What you need to do.
Find every line in the entries that holds the string "missing" and report it.

───── Available records ─────

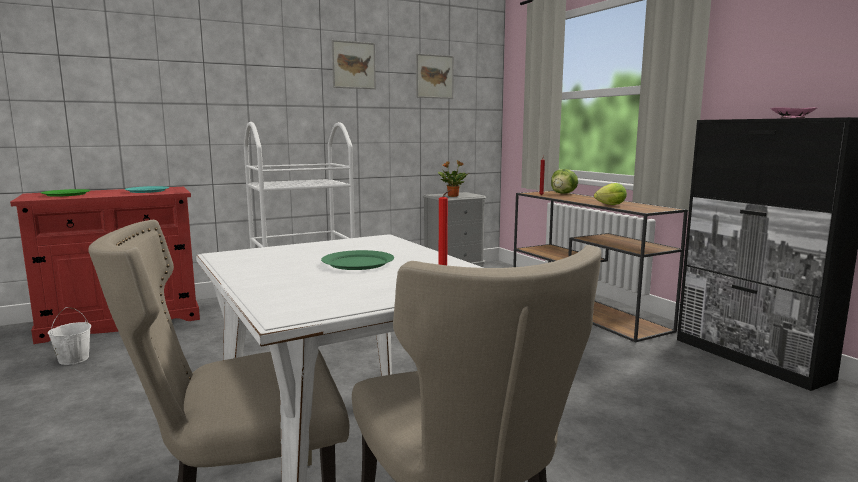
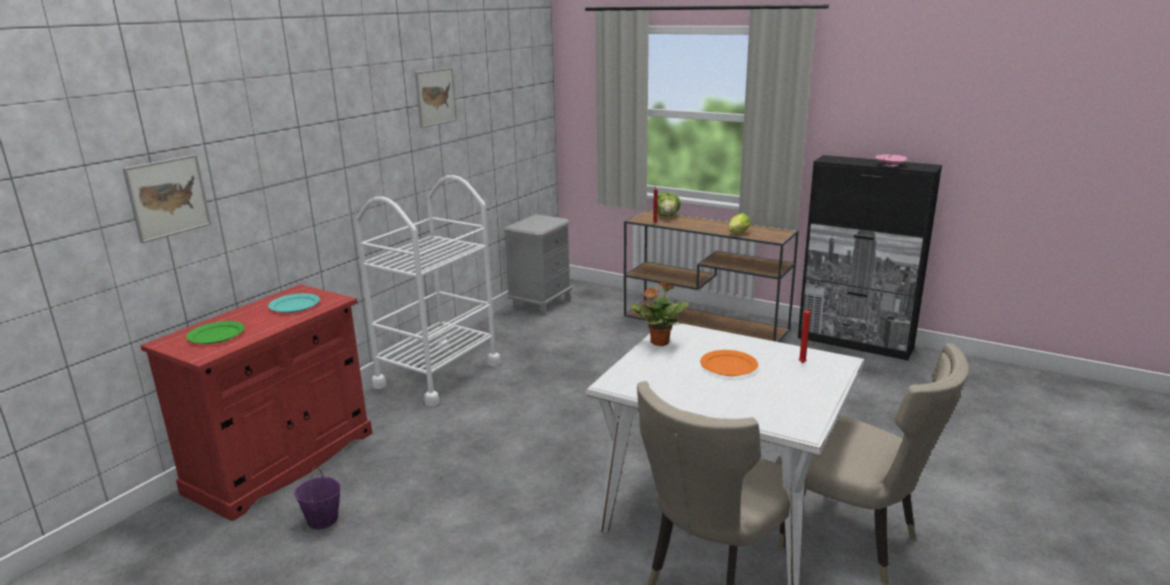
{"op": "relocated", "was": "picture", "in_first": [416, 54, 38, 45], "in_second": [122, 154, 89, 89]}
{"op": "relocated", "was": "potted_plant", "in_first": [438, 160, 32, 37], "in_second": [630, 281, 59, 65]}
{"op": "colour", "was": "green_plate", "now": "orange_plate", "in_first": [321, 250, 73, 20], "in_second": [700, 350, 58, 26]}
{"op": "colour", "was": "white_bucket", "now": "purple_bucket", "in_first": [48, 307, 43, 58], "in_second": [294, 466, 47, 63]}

─────
───── Available records ─────

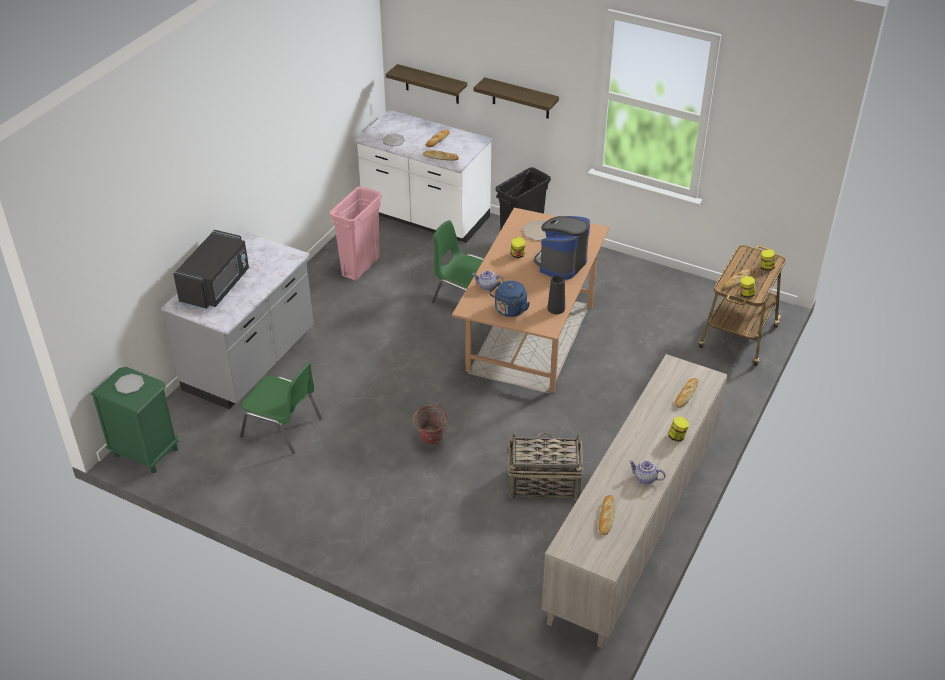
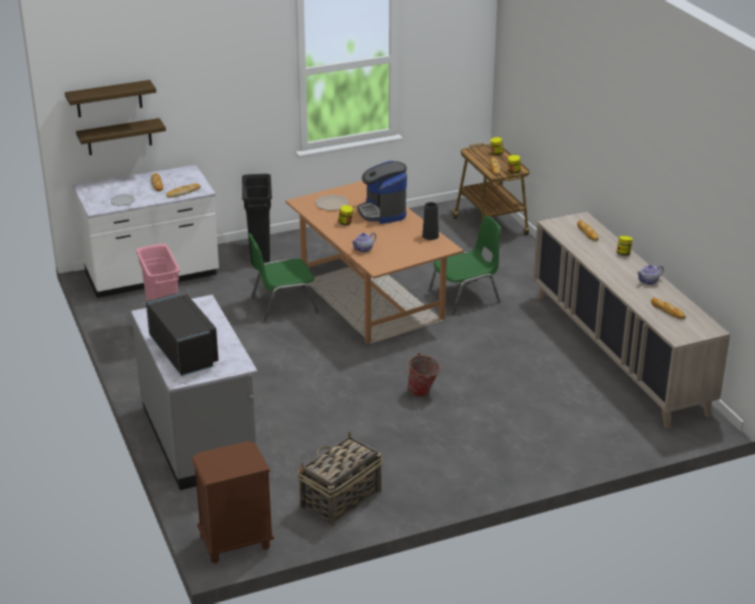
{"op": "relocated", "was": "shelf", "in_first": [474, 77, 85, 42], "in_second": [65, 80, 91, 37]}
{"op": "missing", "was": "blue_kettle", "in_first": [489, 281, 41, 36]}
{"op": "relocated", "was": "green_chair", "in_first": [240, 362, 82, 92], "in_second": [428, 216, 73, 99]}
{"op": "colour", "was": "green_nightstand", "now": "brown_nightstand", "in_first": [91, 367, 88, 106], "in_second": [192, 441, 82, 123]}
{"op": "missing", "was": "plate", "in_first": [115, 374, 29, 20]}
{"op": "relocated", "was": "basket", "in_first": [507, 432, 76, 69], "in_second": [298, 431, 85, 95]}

─────
───── Available records ─────

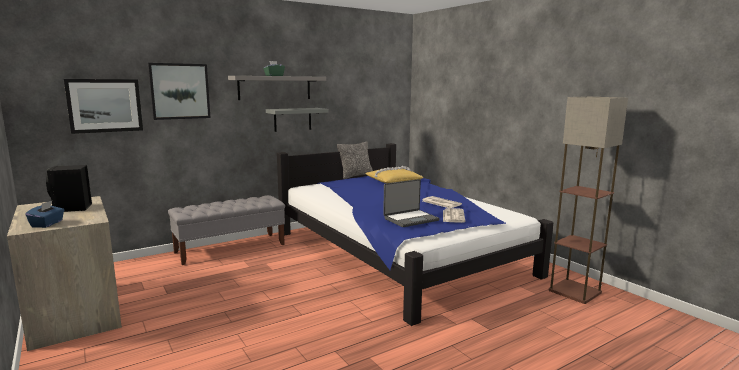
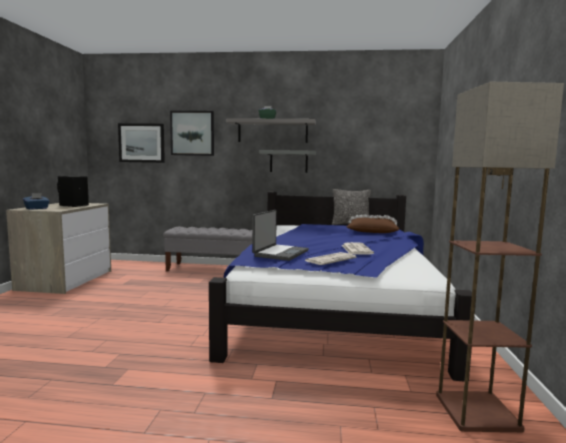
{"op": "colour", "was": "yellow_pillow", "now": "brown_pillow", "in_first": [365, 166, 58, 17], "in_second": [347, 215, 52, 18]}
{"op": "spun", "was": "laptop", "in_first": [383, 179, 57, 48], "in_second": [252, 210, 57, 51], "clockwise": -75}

─────

Written response.
{"op": "missing", "was": "blue_kettle", "in_first": [489, 281, 41, 36]}
{"op": "missing", "was": "plate", "in_first": [115, 374, 29, 20]}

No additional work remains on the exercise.